It's coming out slowly, these torturous revelations of the US's role in the world-wide institution of state-terror. Maybe now it can end. Neither the cold war nor the old war (this 'war' with the Moslems is an anachronism) ever justified the use of state-terror; torture, disapearances, arrests without due process, or abbrogations of human rights. And in any case it is a horror that the US should be involved in this behavior in any way. But we have been. In yesterday's paper allegations were repeated that the US continues to engage in "renderings" with full intent of letting our allies in the terror war (hardly a war on terror if we are committing acts designed to scare people):
In yesterday's Post, A U.S. government official who visited several foreign prisons where suspects were rendered by the CIA after the attacks of Sept. 11, 2001, is quoted saying:
"It's beyond that. It's widely understood that interrogation practices that would be illegal in the U.S. are being used." (note: )
Investigations are finally starting; "The CIA inspector general recently launched a review of the rendition system, and some members of Congress are demanding a thorough probe. Canada, Sweden, Germany and Italy have started investigations into the participation of their security services in CIA renditions." But I doubt anything will come of them except some fluff and then they'll be quietly buried, a few perpetrators given punishment and the rest promoted. These practices have to be stopped, not encouraged, and the US should realize that it does not encourage democracy to use them.
In today's Times a report tells how Porter Goss was "not able to tell you that" the CIA had always employed legal methods in it's interrogations. This is because they appeared to have followed the memos written in 2002 which relaxed the rules. In short the CIA has been using methods that are considered Torture under US laws and the Geneva convention, even with prisoners under it's own jurisdiction. And it has been using rendering, as in the case from Afghanistan, to get around even the relaxed rules of 2002. In the Afghan renderings, the CIA officials involved were in virtual control of the prison and it's Afghan jurisdiction was a pure cover:
In my blog I've been talking about the reports of abuse of prisoners by the US in it's efforts to stop Al Qaida. This stuff is important for a number of reasons, and the primary one to me is that if the US is going to be a herald of Democracy and freedom around the world it also has to set an example. But the practical reason this is important is that the notion that somehow this is an effective way to defeat terrorism is a faulty notion and it is illegal.

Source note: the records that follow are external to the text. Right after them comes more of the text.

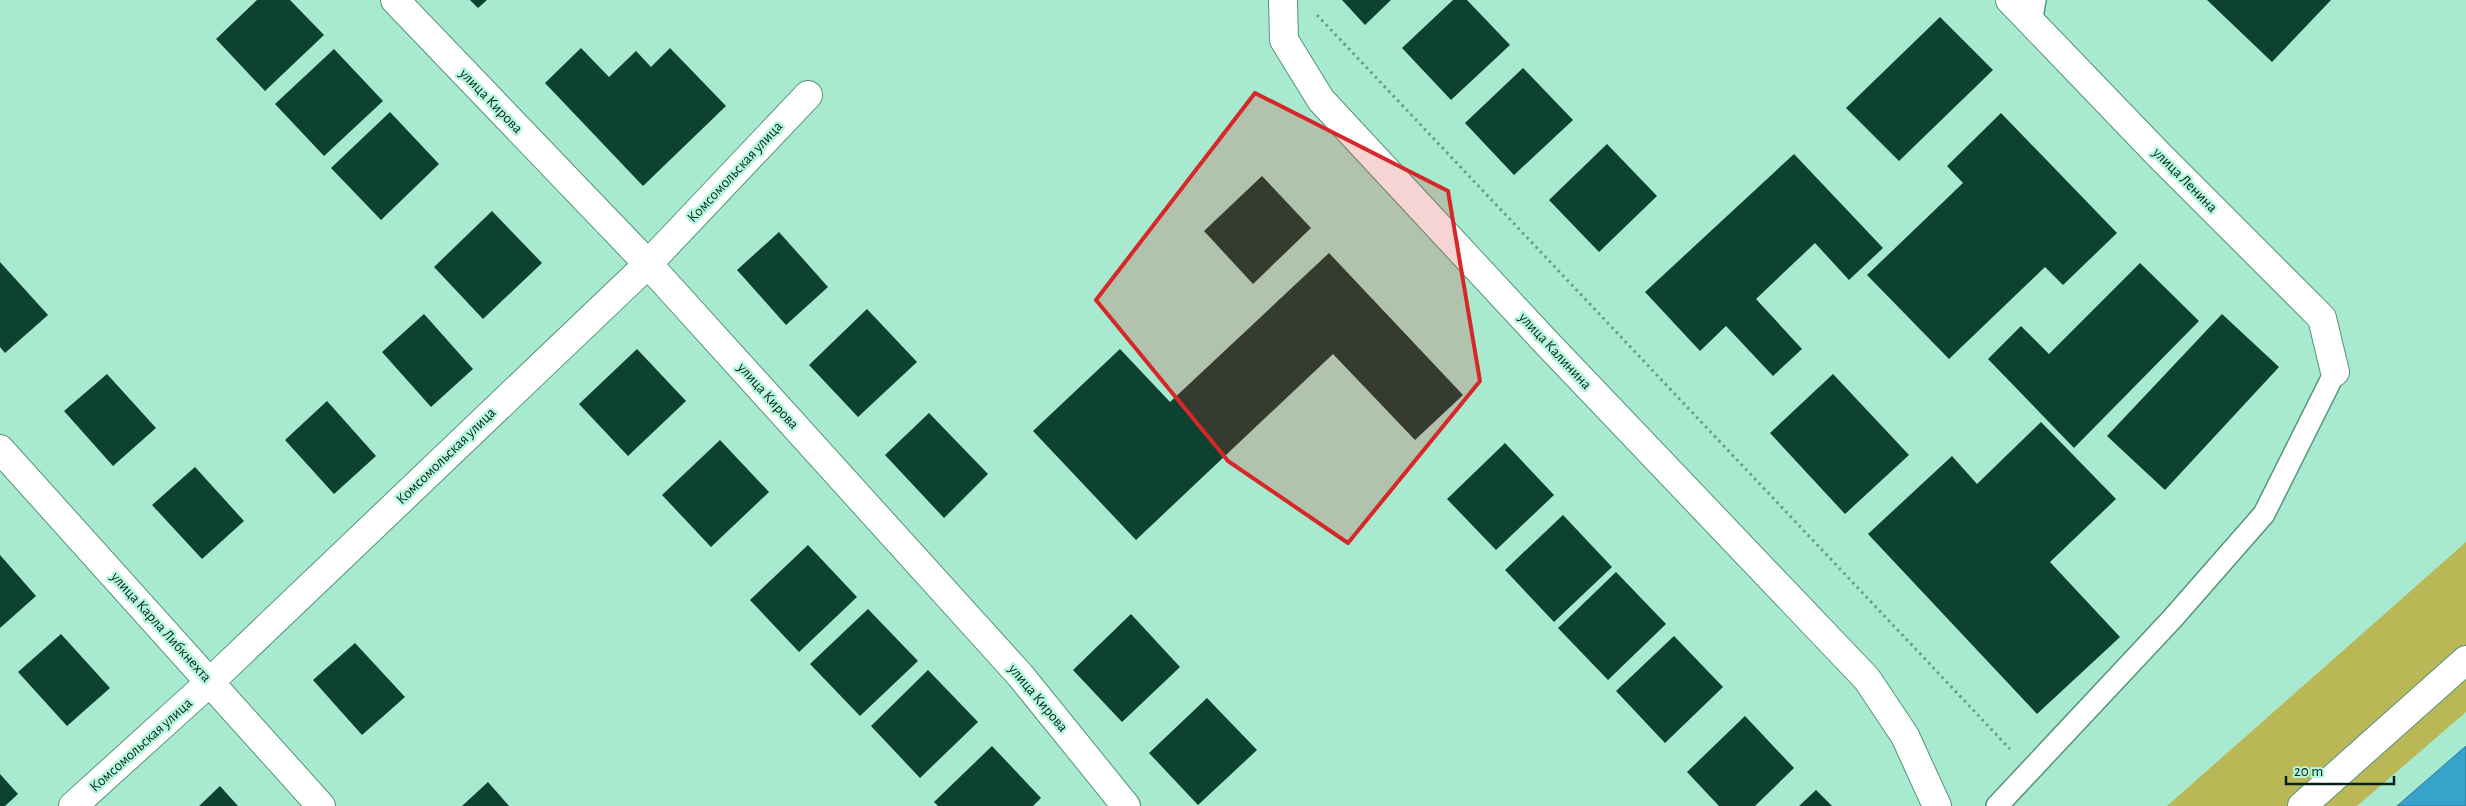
<svg xmlns="http://www.w3.org/2000/svg" width="2466" height="806" font-family="'Alegreya Sans',sans-serif">
<style>
.green{fill:#bab856}
.water{fill:#37a2ca;stroke:#287b95}
.building{fill:#0d4131}
.lines{fill:none;stroke-linecap:round;stroke-linejoin:round}
.service-casing{stroke:#53947b;stroke-width:24}
.minor-casing{stroke:#53947b;stroke-width:30}
.secondary-casing{stroke:#53947b;stroke-width:30}
.primary-casing{stroke:#53947b;stroke-width:30}
.path{stroke:#699c88;stroke-width:3;stroke-dasharray:2.5 4;stroke-linecap:butt}
.service{stroke:#fff;stroke-width:21}
.minor{stroke:#fff;stroke-width:28}
.secondary{stroke:#fff;stroke-width:28}
.primary{stroke:#fff;stroke-width:28}
.marked{fill:#d62828;fill-opacity:0.2;stroke:#d62828;stroke-width:4;stroke-linejoin:round}
.labels{text-anchor:middle;dominant-baseline:central;stroke-width:5;stroke-linejoin:round;paint-order:stroke}
.street-label{font-size:15px;fill:#062118;stroke:#b5f7dc}
</style>
<rect width="100%" height="100%" fill="#a8eacf"/>
<!-- green -->
<path class="green" d="M2466,542v170l-109,94h-190z"/>
<!-- water -->
<path class="water" d="M2466,746v60h-69z"/>
<!-- building -->
<path class="building" d="M257,0h33l34,35 -59,56 -49,-52z
M470,0h17l-9,8z
M1342,0h49l-26,25z
M1453,0h14l43,45 -59,55 -49,-52z
M2207,0h124l-59,62z
M1940,17l53,53 -94,91 -53,-53z
M581,48l28,29 27,-26 15,16 19,-19 56,58 -83,80 -98,-103z
M334,49l49,52 -59,55 -49,-52z
M1523,68l50,52 -59,55 -49,-52z
M390,112l49,52 -58,56 -50,-52z
M2001,113l116,120 -54,52 -18,-18 -96,92 -82,-84 96,-92 -16,-17z
M1607,144l50,52 -58,56 -50,-52z
M1794,154l89,94 -34,32 -34,-37 -59,56 46,50 -29,27 -47,-50 -26,25 -55,-59z
M1262,176l49,52 -58,56 -49,-53z
M492,211l50,52 -59,56 -49,-52z
M779,232l49,55 -42,38 -49,-55z
M1329,253l134,142 -48,45 -82,-86 -197,186 -103,-109 87,-82 50,53z
M0,262l48,53 -43,38 -5,-6z
M2140,263l59,58 -125,127 -86,-89 33,-33 28,28z
M867,309l50,53 -59,55 -49,-52z
M424,314l49,55 -42,38 -49,-55z
M2222,314l57,53 -114,123 -58,-54z
M637,349l49,52 -58,55 -49,-52z
M107,374l49,54 -43,38 -49,-55z
M1833,374l76,81 -64,59 -75,-81z
M327,401l49,55 -42,38 -49,-54z
M929,413l59,61 -44,44 -59,-63z
M2041,422l75,77 -66,63 70,75 -83,77 -169,-180 84,-78 25,28z
M720,440l49,52 -58,55 -49,-52z
M1505,443l49,52 -58,55 -49,-51z
M195,467l49,54 -42,38 -50,-54z
M1563,515l49,52 -58,55 -49,-52z
M808,545l49,52 -58,55 -49,-52z
M0,555l36,41 -36,32z
M1616,572l50,52 -58,56 -50,-52z
M868,609l50,52 -58,55 -50,-52z
M1131,614l49,53 -58,55 -49,-52z
M61,634l49,54 -43,38 -49,-54z
M1674,636l49,51 -58,56 -49,-52z
M355,643l50,54 -43,38 -49,-55z
M928,670l50,52 -58,56 -49,-52z
M1207,698l50,52 -59,55 -49,-52z
M1745,716l49,52 -39,38h-36l-32,-34z
M992,746l49,52 -8,8h-95l-4,-4z
M0,774l18,20 -13,12h-5z
M488,782l21,24h-47z
M220,786l18,20h-39z
M1816,790l16,16h-33z"/>
<g class="lines">
<defs>
<path id="service" d="M2031,22l4,-22
M1997,806l176,-188 91,-104 71,-142"/>
<path id="minor" d="M395,0l253,264 372,411 106,131
M2010,0l148,154 164,164 13,54
M73,806l138,-125 437,-417 160,-169
M2302,806l164,-146"/>
<path id="secondary" d="M0,449l321,357"/>
<path id="primary" d="M1283,0l1,40 37,60 222,239 324,340 38,57 32,70"/>
</defs>
<!-- service casing -->
<use href="#service" class="service-casing"/>
<!-- minor casing -->
<use href="#minor" class="minor-casing"/>
<!-- secondary casing -->
<use href="#secondary" class="secondary-casing"/>
<!-- primary casing -->
<use href="#primary" class="primary-casing"/>
<!-- path -->
<path class="path" d="M1317,15l693,734"/>
<!-- service -->
<use href="#service" class="service"/>
<!-- minor -->
<use href="#minor" class="minor"/>
<!-- secondary -->
<use href="#secondary" class="secondary"/>
<!-- primary -->
<use href="#primary" class="primary"/>
</g>
<!-- marked area -->
<path class="marked" d="M1255,93l193,98 32,190 -132,162 -120,-82 -132,-161z"/>
<g class="labels">
<!-- street labels -->
<g class="street-label">
<text transform="translate(491 101) rotate(46)">улица Кирова</text>
<text transform="translate(735 172) rotate(-47)">Комсомольская улица</text>
<text transform="translate(2185 180) rotate(45)">улица Ленина</text>
<text transform="translate(1555 351) rotate(47)">улица Калинина</text>
<text transform="translate(768 396) rotate(48)">улица Кирова</text>
<text transform="translate(446 456) rotate(-44)">Комсомольская улица</text>
<text transform="translate(161 627) rotate(48)">улица Карла Либкнехта</text>
<text transform="translate(1038 698) rotate(50)">улица Кирова</text>
<text transform="translate(141 745) rotate(-42)">Комсомольская улица</text>
</g>
</g>
<!-- scale -->
<path d="M2286 776v8h108v-8" fill="none" stroke="#062118" stroke-width="2.5"/>
<text x="2294" y="776" font-size="15" fill="#062118" stroke="#b5f7dc" stroke-width="4" paint-order="stroke">20 m</text>
</svg>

Intelligence officials will concede that torture is an ineffective way to extract information. But if so, then why use it at all? Well the real purpose is to break and subdue prisoners and bend them to the will of the state. Moreover, when they say that torture is ineffective they are doing a kind of dance, because the more subtle forms of "torture light" that they teach as interrogation methods are often very effective -- at breaking and rendering docile prisoners. When they break a prisoner, he'll tell them anything; but because he's so desperate to please that he'll do this, he won't always tell them stuff of that much value. When the prisoner first breaks he'll lie, later he'll merely blurble. Hard torture doesn't produce this "breaking" alone -- it takes sophisticated psychological technique. What the spokesmen won't tell ya is that often these go together.
The technique is best explained in a book by Arthur Koestler. Though there have been other explainations offered by American Interrogation Experts, the ones offered by the fictional character Gletkin explain the metaphysics of torture as well as the intelligent use of it. They are basically the same explanations, the same rationale, and the same totalitarian principles. The interrogator has to get total control of the prisoner. That can take the form of "legal" methods like making them stay awake for day in or day out, bright lights and relentless questioning, or it can take "illegal" or "semi-legal" forms; our folks use hooding, nudity, shaming, cold water, hot water, physical pain. He only used some of these things and actually left his prisoners some dignity. But in either case the goal and the method is designed to break the persons' physical ability to withstand or resist the questioner. And this works, Gletkin explained to Koestler's character Rubishof, because the people of his country were not ready for civilized behavior. He felt they needed to be broken in, disciplined; that they were wild and untrained. He also felt that when the State was in danger, such wild people wouldn't cooperate with law enforcement any other way. Thus for the sake of the future, the State needed to get the information to protect itself. He tried to explain that once the people were properly broken the world would be able to evolve into the paradice that all wanted. Once they were nicely broken they'd do their jobs and live their lives without needing such intense fear. He said that eventually after years of oppression they'd get to be like workers in the US or Britain, they'd have the habits of working every day, obeying a boss, and respecting authority. The arguments aren't much different for repression everywhere.